Joseph, I'm curious for the basis of your statemet (quote) Subsidies for "clean coal" (carbon sequestation) are pure pork with little expectation of success based on thermodynamics.(/quote) ? It would seem to me that a) inground oxy-blown gassification accessing otherwise unmineable coal b) post-expansion cooling to < -0 degC to condense out water c) profitable sale of the CO2 to Extended Oil Recovery operations. ...... make "clean coal" a highly likely economic proposition which shouldn't need subsidy.

Tam, please don't tell me about what they have done, are doing, or will do in Sweden. The reduction in nuclear capacity is a gigantic mistake - though not as 'gigantic' as entering the European Union of course. Just about everyone knows it of course, but they are too 'polite' to say or do anything about it.

And by the way, the movers and shakers in Germany are talking now about extending the life of nuclear plants, AND...bringing more coal into the picture. (You thought that I was going to say 'AND...building new nuclear plants'.)

But, building new nuclear plants is not likely but certain where Germany is concerned. If you were worried about that, you can stop worrying now.

Fred

If Merkel can fangle a majority in the upcoming German elections, you can kiss the reactionary "phase out" good bye. And yes folks, the Germans do plan to build more coal plants (not as many as first considered: 26!!!! but a "mere 8" after the backlash).

Sweden. Ahhh...Sweden. At no point in Swedish history did the majority of Swedes *ever* support a phase out of nuclear energy. Back in the 80's they were not presented with a "continue" or "phase out" choice. The choice was "phase it out now" or "phase it out later" was presented. The pro-nuclear Swedes opted for the latter.

The bottom line is that countries with lots of nuclear generally have lower carbon emissions. Obviously. It means that they have almost no coal. This is a good thing, not a bad thing.

Back to Germany. Movement is afoot to extend, as Mr. Banks indicates, the life and capacity of Germany's nuclear power plants. This is, of course, "cheap to do", and since we are talking economics here, a very important development.

Czeck Republic, Slovakia, Romania, Poland, France, and Bulgaria are all expanding nuclear energy. The Swedes will surely overturn their ban. And the Italians...will continue to display the ultimate in NIMBYism by quadrupling their investment in new nuclear everywhere but in Italy itself.

David Walters

I'll grant that there may be special cases where unique coal resources or unique markets for CO2 could make CO2 recovery economic.

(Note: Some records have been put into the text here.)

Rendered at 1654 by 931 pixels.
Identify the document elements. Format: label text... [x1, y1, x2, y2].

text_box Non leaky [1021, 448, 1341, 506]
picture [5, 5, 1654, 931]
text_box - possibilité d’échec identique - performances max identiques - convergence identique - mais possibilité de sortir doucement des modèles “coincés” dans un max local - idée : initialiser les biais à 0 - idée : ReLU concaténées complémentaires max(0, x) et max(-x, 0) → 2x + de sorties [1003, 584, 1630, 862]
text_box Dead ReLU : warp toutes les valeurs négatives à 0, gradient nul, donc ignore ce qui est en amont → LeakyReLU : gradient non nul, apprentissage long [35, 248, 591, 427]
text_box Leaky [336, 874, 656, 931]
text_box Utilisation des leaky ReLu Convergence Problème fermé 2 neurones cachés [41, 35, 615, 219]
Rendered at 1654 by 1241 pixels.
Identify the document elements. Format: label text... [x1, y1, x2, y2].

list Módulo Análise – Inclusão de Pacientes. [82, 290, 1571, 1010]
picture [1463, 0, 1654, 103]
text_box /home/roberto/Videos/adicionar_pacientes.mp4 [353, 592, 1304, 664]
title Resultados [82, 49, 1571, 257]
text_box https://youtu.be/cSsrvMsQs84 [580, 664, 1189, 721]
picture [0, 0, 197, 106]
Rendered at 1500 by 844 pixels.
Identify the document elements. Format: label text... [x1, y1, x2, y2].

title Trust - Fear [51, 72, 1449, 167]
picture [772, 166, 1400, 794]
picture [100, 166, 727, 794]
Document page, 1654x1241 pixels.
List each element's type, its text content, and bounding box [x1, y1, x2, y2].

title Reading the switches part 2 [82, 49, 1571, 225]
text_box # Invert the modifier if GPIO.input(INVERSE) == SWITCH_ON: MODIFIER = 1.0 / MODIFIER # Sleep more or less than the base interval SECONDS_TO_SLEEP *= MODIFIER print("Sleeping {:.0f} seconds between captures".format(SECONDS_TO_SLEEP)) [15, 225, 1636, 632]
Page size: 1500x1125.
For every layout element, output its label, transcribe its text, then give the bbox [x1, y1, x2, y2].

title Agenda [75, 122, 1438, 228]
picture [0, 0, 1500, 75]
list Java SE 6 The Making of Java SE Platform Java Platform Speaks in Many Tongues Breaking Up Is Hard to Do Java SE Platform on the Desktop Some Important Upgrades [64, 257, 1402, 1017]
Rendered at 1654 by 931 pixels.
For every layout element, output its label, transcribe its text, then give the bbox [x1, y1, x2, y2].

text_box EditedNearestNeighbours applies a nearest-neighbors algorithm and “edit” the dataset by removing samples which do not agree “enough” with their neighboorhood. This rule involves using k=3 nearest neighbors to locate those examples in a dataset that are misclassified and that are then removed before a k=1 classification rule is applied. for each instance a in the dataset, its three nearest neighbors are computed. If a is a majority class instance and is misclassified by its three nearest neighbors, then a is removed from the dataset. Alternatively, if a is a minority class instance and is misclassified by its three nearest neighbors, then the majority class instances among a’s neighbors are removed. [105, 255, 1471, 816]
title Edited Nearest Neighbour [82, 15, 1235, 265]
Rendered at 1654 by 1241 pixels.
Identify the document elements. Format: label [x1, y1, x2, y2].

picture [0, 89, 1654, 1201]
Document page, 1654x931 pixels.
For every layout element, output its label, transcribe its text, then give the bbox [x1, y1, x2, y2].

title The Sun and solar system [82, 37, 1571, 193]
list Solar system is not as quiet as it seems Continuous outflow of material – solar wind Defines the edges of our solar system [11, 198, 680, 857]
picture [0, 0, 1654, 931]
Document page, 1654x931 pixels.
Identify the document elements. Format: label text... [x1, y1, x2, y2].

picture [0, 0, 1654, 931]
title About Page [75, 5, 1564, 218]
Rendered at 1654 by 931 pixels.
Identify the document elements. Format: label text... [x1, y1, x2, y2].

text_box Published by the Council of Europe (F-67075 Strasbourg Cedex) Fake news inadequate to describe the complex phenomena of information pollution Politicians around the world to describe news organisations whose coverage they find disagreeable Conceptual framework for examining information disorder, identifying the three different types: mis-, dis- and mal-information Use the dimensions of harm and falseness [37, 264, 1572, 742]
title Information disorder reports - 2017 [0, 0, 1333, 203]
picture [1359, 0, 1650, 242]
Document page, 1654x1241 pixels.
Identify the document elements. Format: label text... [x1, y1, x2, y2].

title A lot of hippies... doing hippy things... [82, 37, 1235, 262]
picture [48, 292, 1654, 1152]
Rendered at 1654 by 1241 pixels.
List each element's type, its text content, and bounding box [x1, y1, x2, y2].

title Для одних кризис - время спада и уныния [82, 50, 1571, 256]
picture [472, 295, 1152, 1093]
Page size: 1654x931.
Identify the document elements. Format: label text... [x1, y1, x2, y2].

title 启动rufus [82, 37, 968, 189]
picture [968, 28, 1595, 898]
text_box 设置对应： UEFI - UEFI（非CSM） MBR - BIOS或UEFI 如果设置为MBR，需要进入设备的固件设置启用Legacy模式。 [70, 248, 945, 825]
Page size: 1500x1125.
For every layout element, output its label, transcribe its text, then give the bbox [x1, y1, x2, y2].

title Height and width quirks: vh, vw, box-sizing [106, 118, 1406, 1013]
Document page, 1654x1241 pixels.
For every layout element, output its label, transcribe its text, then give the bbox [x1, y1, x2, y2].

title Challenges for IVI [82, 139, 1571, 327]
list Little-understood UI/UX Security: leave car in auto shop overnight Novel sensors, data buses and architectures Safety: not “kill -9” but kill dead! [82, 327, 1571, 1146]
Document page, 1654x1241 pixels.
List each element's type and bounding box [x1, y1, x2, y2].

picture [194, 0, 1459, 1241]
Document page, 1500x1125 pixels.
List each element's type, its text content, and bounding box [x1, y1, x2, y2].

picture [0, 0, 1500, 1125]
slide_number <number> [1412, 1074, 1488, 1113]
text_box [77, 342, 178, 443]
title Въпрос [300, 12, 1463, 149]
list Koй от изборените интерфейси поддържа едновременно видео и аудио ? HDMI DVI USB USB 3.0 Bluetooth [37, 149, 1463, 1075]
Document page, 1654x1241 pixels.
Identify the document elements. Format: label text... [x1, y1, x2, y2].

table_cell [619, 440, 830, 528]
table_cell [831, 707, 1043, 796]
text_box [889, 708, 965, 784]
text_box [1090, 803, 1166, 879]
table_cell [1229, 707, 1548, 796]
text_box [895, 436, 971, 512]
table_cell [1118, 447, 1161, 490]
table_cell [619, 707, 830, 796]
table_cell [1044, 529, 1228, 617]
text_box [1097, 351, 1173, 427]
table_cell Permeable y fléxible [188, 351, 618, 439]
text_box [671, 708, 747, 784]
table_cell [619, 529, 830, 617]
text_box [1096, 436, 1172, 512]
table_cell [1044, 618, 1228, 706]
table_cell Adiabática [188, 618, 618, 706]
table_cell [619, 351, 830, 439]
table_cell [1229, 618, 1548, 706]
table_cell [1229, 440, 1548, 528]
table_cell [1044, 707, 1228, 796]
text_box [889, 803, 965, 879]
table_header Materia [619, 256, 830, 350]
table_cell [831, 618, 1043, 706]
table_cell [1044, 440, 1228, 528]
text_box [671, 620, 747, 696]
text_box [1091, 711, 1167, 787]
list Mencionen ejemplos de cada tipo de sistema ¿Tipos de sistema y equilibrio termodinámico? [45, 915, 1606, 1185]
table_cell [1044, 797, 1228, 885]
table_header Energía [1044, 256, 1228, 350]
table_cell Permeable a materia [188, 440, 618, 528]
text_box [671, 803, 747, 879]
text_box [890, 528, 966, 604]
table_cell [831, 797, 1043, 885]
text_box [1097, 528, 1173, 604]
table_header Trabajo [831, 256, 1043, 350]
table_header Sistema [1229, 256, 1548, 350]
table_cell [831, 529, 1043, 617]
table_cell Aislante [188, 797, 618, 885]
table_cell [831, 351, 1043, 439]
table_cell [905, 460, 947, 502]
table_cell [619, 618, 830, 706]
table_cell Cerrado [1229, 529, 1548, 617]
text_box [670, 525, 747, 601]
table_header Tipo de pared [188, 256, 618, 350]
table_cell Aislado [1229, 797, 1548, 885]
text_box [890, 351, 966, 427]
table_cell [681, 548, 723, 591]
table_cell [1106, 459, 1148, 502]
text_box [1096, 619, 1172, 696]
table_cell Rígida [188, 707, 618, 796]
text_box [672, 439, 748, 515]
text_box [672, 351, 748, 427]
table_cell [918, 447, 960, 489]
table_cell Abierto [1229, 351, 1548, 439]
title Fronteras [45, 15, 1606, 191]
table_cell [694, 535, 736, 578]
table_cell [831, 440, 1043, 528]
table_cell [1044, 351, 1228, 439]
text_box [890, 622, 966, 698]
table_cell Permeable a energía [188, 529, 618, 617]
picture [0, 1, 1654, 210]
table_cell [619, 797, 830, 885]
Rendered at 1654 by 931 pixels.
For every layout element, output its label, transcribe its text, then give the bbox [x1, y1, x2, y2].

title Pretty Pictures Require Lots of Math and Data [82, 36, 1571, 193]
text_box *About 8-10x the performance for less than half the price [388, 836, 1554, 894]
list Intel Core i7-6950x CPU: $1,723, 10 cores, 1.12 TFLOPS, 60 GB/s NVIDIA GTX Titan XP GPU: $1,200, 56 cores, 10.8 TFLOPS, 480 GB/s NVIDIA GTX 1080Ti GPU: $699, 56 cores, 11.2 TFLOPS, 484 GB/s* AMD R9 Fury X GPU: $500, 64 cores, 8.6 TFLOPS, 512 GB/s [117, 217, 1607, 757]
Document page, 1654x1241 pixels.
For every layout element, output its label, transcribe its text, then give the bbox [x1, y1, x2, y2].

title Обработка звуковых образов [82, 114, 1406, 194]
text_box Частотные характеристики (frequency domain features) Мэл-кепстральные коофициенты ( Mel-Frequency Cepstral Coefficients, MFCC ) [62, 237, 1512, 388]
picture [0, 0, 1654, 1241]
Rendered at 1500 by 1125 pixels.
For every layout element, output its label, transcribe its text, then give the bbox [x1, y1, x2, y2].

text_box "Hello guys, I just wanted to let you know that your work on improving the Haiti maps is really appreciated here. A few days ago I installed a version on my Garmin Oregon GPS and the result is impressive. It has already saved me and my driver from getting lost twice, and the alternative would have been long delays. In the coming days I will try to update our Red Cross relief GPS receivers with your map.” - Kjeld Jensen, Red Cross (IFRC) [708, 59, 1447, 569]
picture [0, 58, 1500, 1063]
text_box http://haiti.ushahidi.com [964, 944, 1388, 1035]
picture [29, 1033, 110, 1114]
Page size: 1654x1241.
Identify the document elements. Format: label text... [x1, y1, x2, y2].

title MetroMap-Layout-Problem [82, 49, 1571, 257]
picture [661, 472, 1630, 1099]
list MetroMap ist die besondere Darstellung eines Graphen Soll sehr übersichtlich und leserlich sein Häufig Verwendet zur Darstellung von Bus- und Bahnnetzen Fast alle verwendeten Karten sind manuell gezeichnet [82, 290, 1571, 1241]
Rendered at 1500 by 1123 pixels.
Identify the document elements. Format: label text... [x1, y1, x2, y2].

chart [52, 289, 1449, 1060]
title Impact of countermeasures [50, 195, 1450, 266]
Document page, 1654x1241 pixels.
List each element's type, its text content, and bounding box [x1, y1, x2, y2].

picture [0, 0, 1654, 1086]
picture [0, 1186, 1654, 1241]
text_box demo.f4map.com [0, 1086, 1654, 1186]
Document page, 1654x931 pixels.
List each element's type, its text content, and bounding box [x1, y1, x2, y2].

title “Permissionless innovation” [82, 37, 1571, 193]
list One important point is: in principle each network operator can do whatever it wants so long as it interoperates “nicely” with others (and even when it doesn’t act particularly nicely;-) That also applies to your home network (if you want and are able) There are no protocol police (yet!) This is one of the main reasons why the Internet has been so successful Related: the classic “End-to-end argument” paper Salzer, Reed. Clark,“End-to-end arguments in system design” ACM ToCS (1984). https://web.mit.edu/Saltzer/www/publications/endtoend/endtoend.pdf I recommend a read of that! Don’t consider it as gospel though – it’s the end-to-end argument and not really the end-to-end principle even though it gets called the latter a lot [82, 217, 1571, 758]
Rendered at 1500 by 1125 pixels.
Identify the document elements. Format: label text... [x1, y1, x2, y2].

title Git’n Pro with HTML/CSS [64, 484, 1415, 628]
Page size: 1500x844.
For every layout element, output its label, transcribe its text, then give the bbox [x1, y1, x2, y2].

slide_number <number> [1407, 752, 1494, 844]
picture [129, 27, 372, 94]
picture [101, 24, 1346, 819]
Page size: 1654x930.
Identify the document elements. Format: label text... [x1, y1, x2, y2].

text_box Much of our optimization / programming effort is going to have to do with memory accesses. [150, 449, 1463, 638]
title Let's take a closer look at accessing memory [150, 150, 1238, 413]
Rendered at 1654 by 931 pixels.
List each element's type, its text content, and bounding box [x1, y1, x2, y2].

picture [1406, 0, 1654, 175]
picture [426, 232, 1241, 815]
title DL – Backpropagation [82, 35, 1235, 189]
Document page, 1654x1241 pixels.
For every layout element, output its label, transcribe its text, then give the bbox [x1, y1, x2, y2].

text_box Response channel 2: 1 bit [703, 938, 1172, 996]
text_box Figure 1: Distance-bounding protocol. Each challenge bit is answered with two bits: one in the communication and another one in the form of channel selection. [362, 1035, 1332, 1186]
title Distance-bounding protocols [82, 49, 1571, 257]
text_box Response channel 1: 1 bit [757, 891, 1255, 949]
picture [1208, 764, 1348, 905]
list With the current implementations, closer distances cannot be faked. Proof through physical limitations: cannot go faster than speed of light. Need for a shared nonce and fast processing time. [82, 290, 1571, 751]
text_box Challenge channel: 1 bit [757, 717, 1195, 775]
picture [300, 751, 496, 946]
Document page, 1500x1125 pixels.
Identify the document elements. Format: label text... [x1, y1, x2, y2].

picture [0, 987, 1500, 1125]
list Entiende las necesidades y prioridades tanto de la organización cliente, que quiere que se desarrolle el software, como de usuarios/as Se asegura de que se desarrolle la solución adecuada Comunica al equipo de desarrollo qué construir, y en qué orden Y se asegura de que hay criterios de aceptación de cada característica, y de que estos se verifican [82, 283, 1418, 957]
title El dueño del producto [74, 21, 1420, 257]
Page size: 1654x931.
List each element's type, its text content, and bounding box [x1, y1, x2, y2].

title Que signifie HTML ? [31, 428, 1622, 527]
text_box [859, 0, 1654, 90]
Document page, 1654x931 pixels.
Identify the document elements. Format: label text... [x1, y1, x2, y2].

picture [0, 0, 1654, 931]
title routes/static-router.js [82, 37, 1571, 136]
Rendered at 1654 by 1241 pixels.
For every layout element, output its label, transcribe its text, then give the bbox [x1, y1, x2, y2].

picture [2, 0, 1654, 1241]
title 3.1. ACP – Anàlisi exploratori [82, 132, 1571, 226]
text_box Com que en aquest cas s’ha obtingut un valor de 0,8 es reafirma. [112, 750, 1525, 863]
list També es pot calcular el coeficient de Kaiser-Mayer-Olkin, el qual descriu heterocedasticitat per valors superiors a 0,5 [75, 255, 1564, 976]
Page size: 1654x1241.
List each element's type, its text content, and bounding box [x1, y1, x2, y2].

However, a stand-alone coal plant requires either pure oxygen input or massive and expensive means for separating the CO2 from the 80% of N2 in the exhaust. Either is energy-intensive and blows the EROEI for the process. Based on the first principles of thermodynamics, it is a dead end for stand-alone plants with no ready market for the CO2.

With insurance payouts, the one doesn't "pocket the profits", one covers one's losses. The construction delay insurance for nuclear is against licensing risk only.

So the public bears the risk of these socialized insurance policies, reducing costs dramatically for private companies investing in nuclear plants. Socialized risk equals private gain in this case.

Too bad nuclear proponents like Len Gould feel the need to misrepresent wind power in order to promote nuclear power.